Wearables: Welcome by Brands & Guests
When Walt Disney Company introduced its MagicBand, it became a frontrunner in the world of hospitality wearable applications. The RFID wearables, allow guests to unlock their Disney Resort hotel rooms, enter theme and water parks, check in at FastPass+ entrances, connect PhotoPass images to their account, charge food and merchandise to their Disney Resort hotel room, and unlock personalized surprises.
Further functionalities are being reviewed, including: alerting theme park employees that a guest has been waiting too long in line resulting in a coupon or other perk for the guest, improving the experience. Disney could use the tech to analyze guest buying patterns which would then play a key role in improving inventory management and reducing waste.

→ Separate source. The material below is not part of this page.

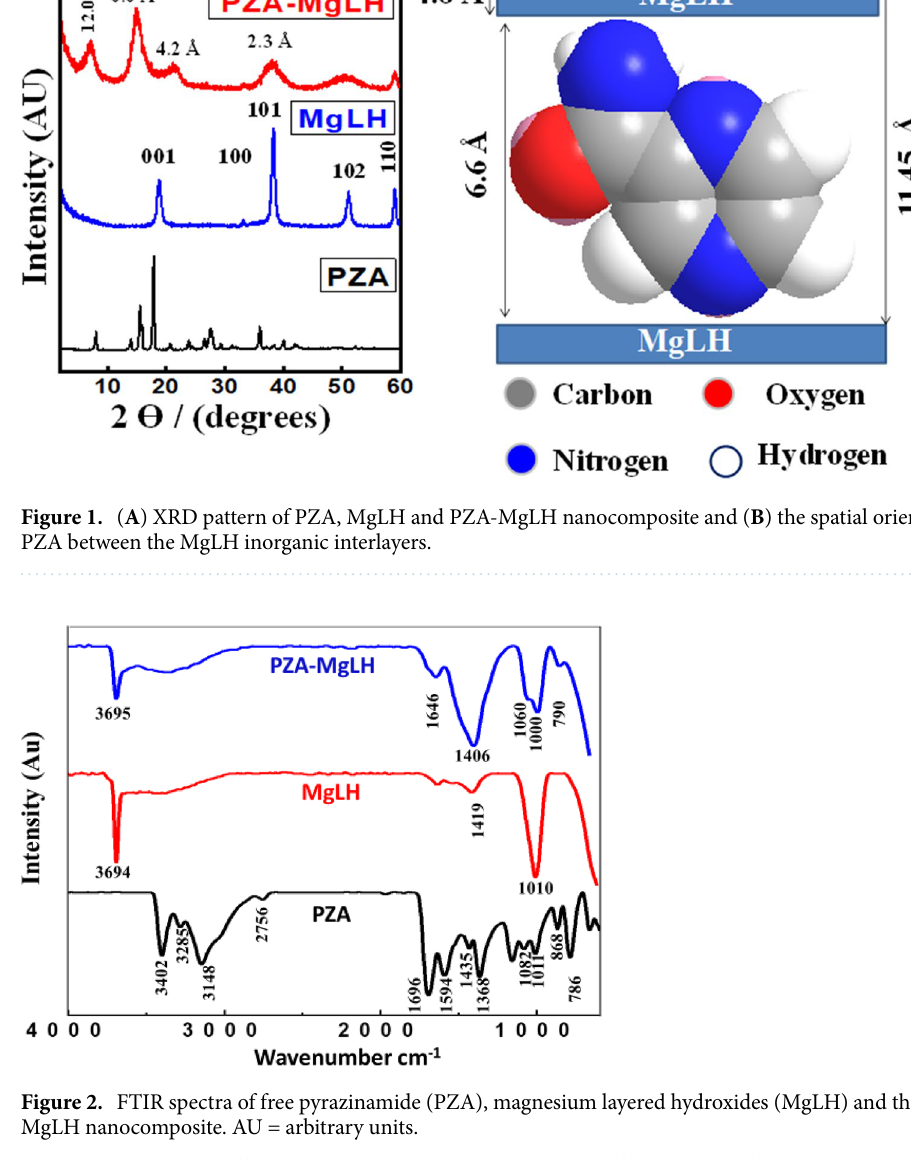
indicating the successful intercalation of PZA into the interlayer galleries of MgLH. The details of the vibration bands of free PZA, MgLH and PZA-MgLH are given in Table 1. Elemental analysis and drug loading. The XRD and FTIR results were further complemented by ICP- OES and HPLC analyses. The percentage of Mg in the composites was determined using inductively coupled plasma (ICP-OES) and the amount of PZA loading was determined by high-performance liquid chromatogra- phy (HPLC) analyses. Based on the ICP-OES results, 58% of Mg was found to be present in the nanocomposite, PZA-MgLH. HPLC analysis. The percentage loading of the active drug, PZA, was determined using the HPLC technique, as was previously reported with slight modifications 34 . In brief, the following parameters were used; the oven temperature was set at 30 °C and the mobile phase was set at a flow rate of 1 mL/min. The retention time of PZA was found to be 2.2 min and a wavelength of 235 nm was selected for the UV detector. The mobile phase was acetonitrile (A) and a potassium dihydrogen phosphate buffer at 15 mmol L −1 with the pH adjusted to 4.0 ± 0.1 with phosphoric acid (B). The samples were run in an isocratic mobile phase comprising a ratio of 89:11 for the A: B solvents. The standard drug, PZA solutions, and the samples were prepared in 5 mL of a 1 molar hydrochlo-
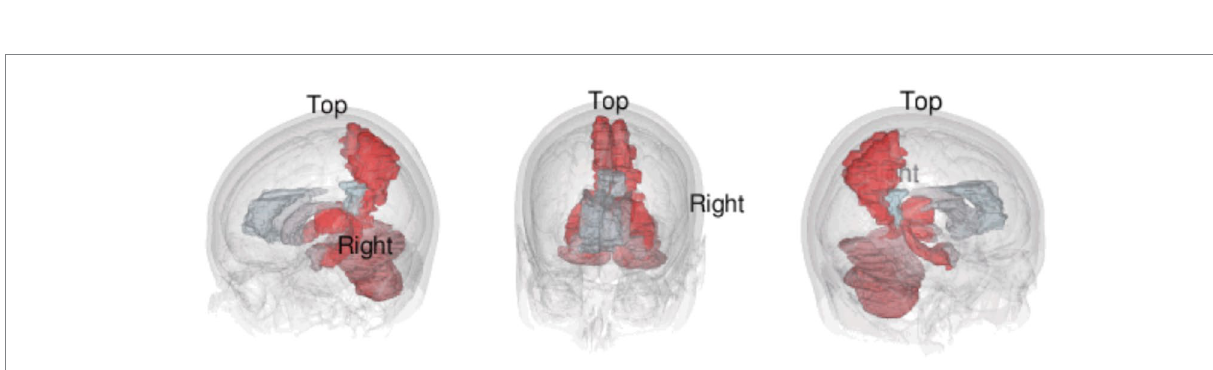
FIGURE 4 Still images of a 3D visualization of the top 10 most frequently mentioned terms from text-mining of the full-texts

Carnival Corporation introduced Ocean Medallion, powered by the company’s Ocean Compass digital concierge. Cruisers will be able to pay for food, drinks and merchandise by having their credit card-connected Ocean Medallion in their pocket. Simply approaching the correct room with the right medallion will unlock the door.
Using a connected mobile app, guests can order food to be delivered wherever they plan to be at a designated time. Servers will know who to deliver the food to because the guest’s photograph will pop up on the server’s tablet when she gets close to the medallion.
Restaurants are also outfitting staff with the devices. Buffalo Wings & Rings had been using a POS system to track how long it takes for an order to go from the POS to the dinner table, but the restaurant lacked visibility into the timing and performance of tasks on the dining floor. It wanted a solution that would ensure waitstaff checked in with customers within expected time frames, thus improving their table turnover ratio while increasing customer satisfaction.
The company selected Hipaax TaskWatch, an enterprise platform for task management, for a pilot program at one of its restaurants. The TaskWatch notifications, delivered on the Samsung Gear S2 smartwatches, sent real-time notifications when food and drink orders were ready, tables need to be cleaned or seated or a manager needed to greet guests. The system tracked the time involved in these tasks and sent instant notifications, so servers knew what they needed to do and when. By the end of the pilot, waitstaff reduced average table turnover time by five minutes, because of efficient service and faster delivery of the bill. Waiters served an additional 10 tables for every 150 tables seated. The pilot also yielded improved service and waitstaff reported greater tips.